**EXCERPTED PASSAGE**
(From the Picture by Sir W. Beechey at Windsor Castle)


CHAPTER II.
THE YEAR 1837.

WILLIAM IV.

(From a Drawing by HB.)

The year 1837, except for the death of the old King and the accession of the young Queen, was a tolerably insignificant year. It was on June 20 that the King died. He was buried on the evening of July 9 at St. George’s Chapel, Windsor; on the 10th the Queen dissolved Parliament; on the 13th she went to Buckingham Palace; and on November 9 she visited the City, where they gave her a magnificent banquet, served in Guildhall at half past five, the Lord Mayor and City magnates humbly taking their modest meal at a lower table. Both the hour appointed for the banquet and the humility of the Lord Mayor and Aldermen point to a remote period.

Collected data

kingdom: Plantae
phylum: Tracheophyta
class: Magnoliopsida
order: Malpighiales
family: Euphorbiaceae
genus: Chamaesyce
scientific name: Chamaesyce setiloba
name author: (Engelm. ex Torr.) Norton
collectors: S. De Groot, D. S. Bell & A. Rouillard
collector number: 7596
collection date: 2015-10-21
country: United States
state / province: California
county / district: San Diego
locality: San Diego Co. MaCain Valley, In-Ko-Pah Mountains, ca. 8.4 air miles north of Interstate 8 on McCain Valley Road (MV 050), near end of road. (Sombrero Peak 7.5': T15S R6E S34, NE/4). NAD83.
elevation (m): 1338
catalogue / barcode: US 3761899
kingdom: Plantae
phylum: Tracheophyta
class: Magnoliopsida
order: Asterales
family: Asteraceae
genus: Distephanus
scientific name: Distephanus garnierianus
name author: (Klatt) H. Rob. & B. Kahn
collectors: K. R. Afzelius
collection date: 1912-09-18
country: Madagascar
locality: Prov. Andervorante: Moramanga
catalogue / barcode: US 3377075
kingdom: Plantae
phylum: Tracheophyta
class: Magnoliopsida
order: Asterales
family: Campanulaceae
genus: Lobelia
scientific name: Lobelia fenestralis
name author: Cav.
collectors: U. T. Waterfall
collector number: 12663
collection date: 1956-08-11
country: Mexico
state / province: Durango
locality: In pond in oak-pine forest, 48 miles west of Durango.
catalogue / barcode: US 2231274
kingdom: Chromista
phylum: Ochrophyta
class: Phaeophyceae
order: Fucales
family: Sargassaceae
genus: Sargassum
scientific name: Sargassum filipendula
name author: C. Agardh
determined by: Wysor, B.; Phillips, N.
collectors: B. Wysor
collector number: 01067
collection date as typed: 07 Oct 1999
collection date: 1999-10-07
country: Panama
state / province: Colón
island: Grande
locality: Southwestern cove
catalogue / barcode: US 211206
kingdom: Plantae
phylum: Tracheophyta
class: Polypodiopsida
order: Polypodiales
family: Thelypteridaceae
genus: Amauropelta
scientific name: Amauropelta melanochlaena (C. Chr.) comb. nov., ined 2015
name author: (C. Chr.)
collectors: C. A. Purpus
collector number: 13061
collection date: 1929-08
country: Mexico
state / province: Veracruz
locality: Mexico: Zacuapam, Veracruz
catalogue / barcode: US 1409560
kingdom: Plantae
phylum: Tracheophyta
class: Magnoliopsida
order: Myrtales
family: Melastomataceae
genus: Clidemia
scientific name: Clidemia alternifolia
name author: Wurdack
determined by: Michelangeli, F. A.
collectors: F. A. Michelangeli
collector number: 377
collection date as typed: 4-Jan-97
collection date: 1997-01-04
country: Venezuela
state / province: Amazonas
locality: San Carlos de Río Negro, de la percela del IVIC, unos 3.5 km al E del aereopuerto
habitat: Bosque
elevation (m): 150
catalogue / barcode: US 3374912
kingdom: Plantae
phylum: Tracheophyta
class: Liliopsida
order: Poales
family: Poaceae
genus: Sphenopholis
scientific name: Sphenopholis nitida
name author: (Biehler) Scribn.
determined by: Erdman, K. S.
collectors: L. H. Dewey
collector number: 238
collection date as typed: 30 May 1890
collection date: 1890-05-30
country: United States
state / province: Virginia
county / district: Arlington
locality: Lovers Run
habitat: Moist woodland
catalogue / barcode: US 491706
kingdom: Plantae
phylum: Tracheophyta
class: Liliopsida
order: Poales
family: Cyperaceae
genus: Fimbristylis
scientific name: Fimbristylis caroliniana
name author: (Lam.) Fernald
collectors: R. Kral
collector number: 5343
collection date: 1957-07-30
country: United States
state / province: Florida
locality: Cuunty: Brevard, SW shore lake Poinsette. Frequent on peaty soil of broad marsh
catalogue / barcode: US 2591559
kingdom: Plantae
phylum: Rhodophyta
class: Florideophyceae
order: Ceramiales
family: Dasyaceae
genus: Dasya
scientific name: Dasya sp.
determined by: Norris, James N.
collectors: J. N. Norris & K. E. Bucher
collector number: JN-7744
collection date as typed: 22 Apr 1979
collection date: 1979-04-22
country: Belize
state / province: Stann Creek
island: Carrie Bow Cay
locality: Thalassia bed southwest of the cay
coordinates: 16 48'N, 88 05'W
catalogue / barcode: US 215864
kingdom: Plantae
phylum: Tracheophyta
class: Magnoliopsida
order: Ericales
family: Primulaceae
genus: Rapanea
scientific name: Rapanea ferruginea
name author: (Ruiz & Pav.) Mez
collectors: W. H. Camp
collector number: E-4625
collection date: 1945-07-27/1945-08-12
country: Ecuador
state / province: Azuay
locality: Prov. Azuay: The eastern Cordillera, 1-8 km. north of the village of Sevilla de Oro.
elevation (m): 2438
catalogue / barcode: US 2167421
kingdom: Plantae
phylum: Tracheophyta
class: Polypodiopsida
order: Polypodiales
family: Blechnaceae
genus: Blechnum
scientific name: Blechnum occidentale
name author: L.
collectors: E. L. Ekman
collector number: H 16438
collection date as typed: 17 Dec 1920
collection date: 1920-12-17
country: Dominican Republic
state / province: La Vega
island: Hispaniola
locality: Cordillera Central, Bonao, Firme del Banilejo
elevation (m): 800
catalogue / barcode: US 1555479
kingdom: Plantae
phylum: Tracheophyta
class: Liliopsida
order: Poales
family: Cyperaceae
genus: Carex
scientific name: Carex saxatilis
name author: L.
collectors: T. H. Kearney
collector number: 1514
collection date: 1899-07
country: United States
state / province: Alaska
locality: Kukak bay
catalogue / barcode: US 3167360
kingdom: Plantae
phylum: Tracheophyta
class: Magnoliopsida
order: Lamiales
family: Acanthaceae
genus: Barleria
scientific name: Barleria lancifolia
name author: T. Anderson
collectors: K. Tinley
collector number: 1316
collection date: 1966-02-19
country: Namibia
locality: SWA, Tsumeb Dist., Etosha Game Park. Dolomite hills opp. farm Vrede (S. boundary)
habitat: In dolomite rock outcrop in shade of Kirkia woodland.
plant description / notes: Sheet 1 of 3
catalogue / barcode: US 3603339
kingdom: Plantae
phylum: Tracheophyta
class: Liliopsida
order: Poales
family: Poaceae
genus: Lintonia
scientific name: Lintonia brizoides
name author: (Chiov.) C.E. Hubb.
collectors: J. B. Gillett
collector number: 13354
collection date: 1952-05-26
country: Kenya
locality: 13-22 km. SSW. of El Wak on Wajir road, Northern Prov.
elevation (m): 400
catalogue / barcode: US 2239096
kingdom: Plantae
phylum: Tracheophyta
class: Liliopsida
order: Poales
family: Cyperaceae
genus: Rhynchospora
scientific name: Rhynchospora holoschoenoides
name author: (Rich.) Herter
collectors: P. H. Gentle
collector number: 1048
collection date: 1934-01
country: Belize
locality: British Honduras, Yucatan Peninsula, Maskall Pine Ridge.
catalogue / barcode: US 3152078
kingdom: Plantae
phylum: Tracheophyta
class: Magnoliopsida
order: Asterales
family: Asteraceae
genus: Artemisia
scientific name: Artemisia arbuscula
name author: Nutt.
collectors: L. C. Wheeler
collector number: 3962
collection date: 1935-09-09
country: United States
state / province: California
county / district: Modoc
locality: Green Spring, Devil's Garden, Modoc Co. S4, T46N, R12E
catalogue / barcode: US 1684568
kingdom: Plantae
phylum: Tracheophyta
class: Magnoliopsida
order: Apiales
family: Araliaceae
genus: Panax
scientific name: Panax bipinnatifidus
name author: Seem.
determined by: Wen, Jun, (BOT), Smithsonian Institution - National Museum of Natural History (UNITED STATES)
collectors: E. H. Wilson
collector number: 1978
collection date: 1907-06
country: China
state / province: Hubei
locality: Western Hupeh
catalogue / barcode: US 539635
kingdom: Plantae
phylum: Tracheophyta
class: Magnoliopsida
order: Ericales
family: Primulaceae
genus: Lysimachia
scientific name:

**WORK ORDER 1**
According to the chapter on the year 1837, on what date did the King die?
**WORK ORDER 2**
Rewrite the 1837 chapter from "(From a Drawing" to "a remote period.", with "the Mansion House" in place of "Guildhall".
**WORK ORDER 3**
Carry on the chapter about the year 1837 from where it stops.

**EXERCISE ANSWER 1**
June 20

**EXERCISE ANSWER 2**
(From a Drawing by HB.)

The year 1837, except for the death of the old King and the accession of the young Queen, was a tolerably insignificant year. It was on June 20 that the King died. He was buried on the evening of July 9 at St. George’s Chapel, Windsor; on the 10th the Queen dissolved Parliament; on the 13th she went to Buckingham Palace; and on November 9 she visited the City, where they gave her a magnificent banquet, served in the Mansion House at half past five, the Lord Mayor and City magnates humbly taking their modest meal at a lower table. Both the hour appointed for the banquet and the humility of the Lord Mayor and Aldermen point to a remote period.

**EXERCISE ANSWER 3**
The year began with the influenza. Everybody had it. The offices of the various departments of the Civil Service were deserted because all the clerks had influenza. Business of all kinds was stopped because merchants, clerks, bankers, and brokers all had influenza; at Woolwich fifty men of the Royal Artillery and Engineers were taken into hospital daily, with influenza. The epidemic seems to have broken out suddenly, and suddenly to have departed. Another important event of the year was the establishment of steam communication with India by way of the Red Sea. The ‘Atalanta’ left Bombay on October 2, and arrived at Suez on October 16. The mails were brought into Alexandria on the 20th, and despatched, such was the celerity of the authorities, on November 7 by H.M.S. ‘Volcano.’ They reached Malta on the 11th, Gibraltar on the 16th, and England on December 4, taking sixty days in all, of which, however, eighteen days were wasted in Alexandria, so that the possible time of transit from Bombay to England was proved to be forty-two days.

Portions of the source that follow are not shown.